Franco Gabrielli, autorità delegata per la sicurezza della Repubblica, torna a San Macuto. Ad appena dieci giorni dall'audizione al Copasir dello scorso 6 settembre, il dossier Usa sulle interferenze russe e sui rubli riversati negli ultimi otto anni a politici e partiti di due dozzine di Paesi stranieri per ottenere influenza all'estero agita le acque italiane in rush finale da campagna elettorale. Già il 6 settembre scorso Gabrielli aveva toccato il tema, spiegando di non poter escludere il pericolo di un tentativo di interferenze di Mosca nella nostra campagna elettorale.
Ma ora, appunto, sul tavolo c'è quel report dell'intelligence statunitense commissionato dall'amministrazione Biden, e così il presidente del Copasir, Adolfo Urso, che si trovava proprio negli Usa, dopo essersi confrontato sul delicato tema con Gabrielli ha concordato di organizzare una seconda audizione, subito calendarizzata e in programma stamattina alle 9. Nel primo confronto telefonico, aveva subito chiarito Urso, sarebbe emerso come «al momento non esistono notizie che ci sia l'Italia» tra i Paesi citati nel dossier americano. E in effetti l'articolo del Washington Post, che per primo ha dato notizia del rapporto, cita solo «Albania, Montenegro, Madagascar e, potenzialmente, Ecuador» tra le nazioni interessate dalle «attenzioni» del Cremlino, aggiungendo anche che in un non meglio precisato «Paese asiatico» un candidato alla presidenza avrebbe ricevuto dall'ambasciatore russo locale «milioni di dollari in contanti». Ma lo stesso Urso, prima di lasciare gli Usa e volare a Roma, ha ricordato ai presidenti della commissione Intelligence del Senato e al Dipartimento di Stato Usa «la necessità che l'amministrazione Usa fornisca immediate ed esaurienti informazioni al governo italiano sul dossier», ribadendo come sia «necessario fare subito assoluta chiarezza» poiché «siamo in campagna elettorale e abbiamo il dovere di tutelare le istituzioni democratiche e di evitare ogni forma di delegittimazione».
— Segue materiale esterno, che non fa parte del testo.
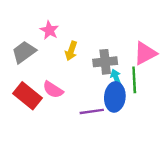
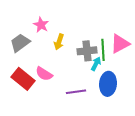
cyan arrow: (116, 78) -> (96, 64), turned 48
green line: (134, 80) -> (103, 50), moved
blue ellipse: (115, 97) -> (108, 84), moved

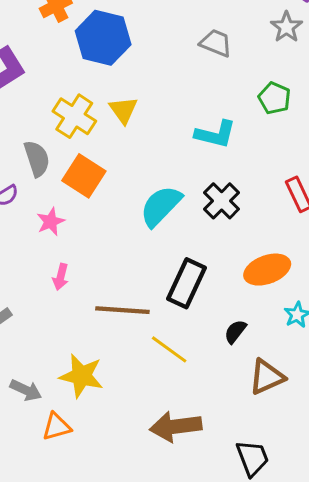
E in effetti nel pieno di una campagna elettorale già toccata dal tema delle influenze esterne di Mosca, evocate persino a proposito della caduta del governo Draghi, la notizia è bastata a scatenare reazioni nella politica. Con i leader dei partiti storicamente più vicini in passato al Cremlino - come Lega e M5s - lesti a smarcarsi dalle accuse. «Mai chiesti e mai presi soldi, rubli, euro, dinari, dollari dalla Russia», ha tagliato corto Matteo Salvini due giorni fa, e ancora ieri il leader pentastellato Giuseppe Conte ha messo in guardia dal fatto che, più che le «presunte interferenze» possano essere «queste insinuazioni e illazioni che spero siano tutte false» a rischiare di «inquinare la campagna elettorale».
Di certo, da una parte e dall'altra, lo spauracchio del dossier Usa piovuto sulla coda della campagna elettorale agita gli animi, tra un Luigi Di Maio che invita alla prudenza in attesa degli «aggiornamenti dagli Stati Uniti» sul report e Fdi che, con Giovanbattista Fazzolari, ricorda come «è bene sapere» se i russi hanno finanziato partiti, sottolineando come «il centrodestra ha votato sempre a favore delle armi in Ucraina» mentre «non è così nel campo largo».
Stamattina, insomma, sarà Gabrielli ad aggiornare il Copasir su eventuali notizie riguardanti l'Italia arrivate da Washington negli ultimi due giorni, e a confermare o smentire che quel rapporto contenga anche dati che riguardano il nostro Paese o che addirittura esista, come paventato da Di Maio, un altro report sull'argomento.